Sam K. Yohannan, DPT, ’12, PT, MS, puts his heart and soul into the game. Video games, that is. Dr. Yohannan has spent years making a difference in the lives of burn survivors through his research in video game therapy. His latest study demonstrates the outcomes on pain, anxiety, active range of motion, function, and enjoyment with the use of the Nintendo Wii during acute burn rehabilitation.

Dr. Yohannan is the senior physical therapy specialist and burn research coordinator at New York-Presbyterian/Weill Cornell Medical Center in New York City. Born and raised in New York, he has traveled around the country practicing rehabilitation in a variety of settings. He also has presented research forums both nationally and internationally and taught physical therapy overseas as a member of the International Outreach Committee of the American Burn Association.

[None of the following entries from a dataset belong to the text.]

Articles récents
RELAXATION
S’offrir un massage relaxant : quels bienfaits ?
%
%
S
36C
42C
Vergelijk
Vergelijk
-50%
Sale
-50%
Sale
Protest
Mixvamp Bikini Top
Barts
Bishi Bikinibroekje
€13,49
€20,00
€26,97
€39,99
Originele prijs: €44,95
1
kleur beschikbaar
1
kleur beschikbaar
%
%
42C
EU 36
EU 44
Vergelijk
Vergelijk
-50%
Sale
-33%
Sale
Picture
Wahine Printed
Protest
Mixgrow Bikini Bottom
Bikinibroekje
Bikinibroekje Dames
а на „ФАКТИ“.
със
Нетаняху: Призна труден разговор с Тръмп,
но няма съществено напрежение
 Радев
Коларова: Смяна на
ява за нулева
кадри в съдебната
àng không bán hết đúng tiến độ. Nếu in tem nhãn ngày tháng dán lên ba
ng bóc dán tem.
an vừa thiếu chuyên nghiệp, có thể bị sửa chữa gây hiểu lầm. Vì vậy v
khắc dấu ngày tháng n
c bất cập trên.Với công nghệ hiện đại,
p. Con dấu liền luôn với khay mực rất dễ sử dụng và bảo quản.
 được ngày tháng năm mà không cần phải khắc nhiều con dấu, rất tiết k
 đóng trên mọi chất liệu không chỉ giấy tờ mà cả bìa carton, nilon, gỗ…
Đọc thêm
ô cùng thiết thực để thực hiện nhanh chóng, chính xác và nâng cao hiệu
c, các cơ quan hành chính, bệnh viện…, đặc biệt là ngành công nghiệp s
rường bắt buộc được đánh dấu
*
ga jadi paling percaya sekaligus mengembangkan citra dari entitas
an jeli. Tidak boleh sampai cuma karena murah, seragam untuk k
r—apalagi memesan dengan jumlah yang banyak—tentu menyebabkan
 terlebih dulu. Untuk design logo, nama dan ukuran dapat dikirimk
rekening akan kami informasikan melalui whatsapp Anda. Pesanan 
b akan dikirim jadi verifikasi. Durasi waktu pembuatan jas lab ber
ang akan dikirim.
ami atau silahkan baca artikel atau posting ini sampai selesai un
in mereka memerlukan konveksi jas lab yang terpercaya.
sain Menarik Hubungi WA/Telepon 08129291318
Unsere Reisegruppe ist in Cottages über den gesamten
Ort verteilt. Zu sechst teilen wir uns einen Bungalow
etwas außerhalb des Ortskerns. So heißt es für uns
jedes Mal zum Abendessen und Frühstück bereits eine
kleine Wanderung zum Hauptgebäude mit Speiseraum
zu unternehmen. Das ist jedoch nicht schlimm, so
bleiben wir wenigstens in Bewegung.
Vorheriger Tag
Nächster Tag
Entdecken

He took a specific interest in treating burn survivors during his burn service rotation around the time of the 9/11 attacks on the World Trade Center. That’s when Dr. Yohannan fell in love with the patient population and found that working with burn patients was the most satisfying.

“To see patients walk around the burn unit after being in bed for so long, to see them get better and return to their function, families, and communities,” he says, “is the most rewarding.”

For instance, one burn survivor, a former soccer player, became deeply depressed by his injury. Through gaming, Dr. Yohannan was able to get him back on a virtual soccer field.

Just months before earning his doctorate in physical therapy from ASHS, Dr. Yohannan’s research, “The Utilization of Nintendo Wii on Burn Rehabilitation: A Pilot Study,” was published in the Journal of Burn Care and Research. The article received the 2011 American Burn Association’s Clinical Research Award.

With his DPT in hand, Dr. Yohannan hopes to continue to study the effects of gaming therapy on engaging and motivating patients. His favorite part of working as a researcher, he says, is seeing clinicians reference and apply research evidence to improve patient care.

“Gaming allows patients to temporarily escape from the hospital or their physical condition and gives them a way to interact with other patients,” Dr. Yohannan says. “Not only do video games facilitate active movement, but it also puts smiles on faces.”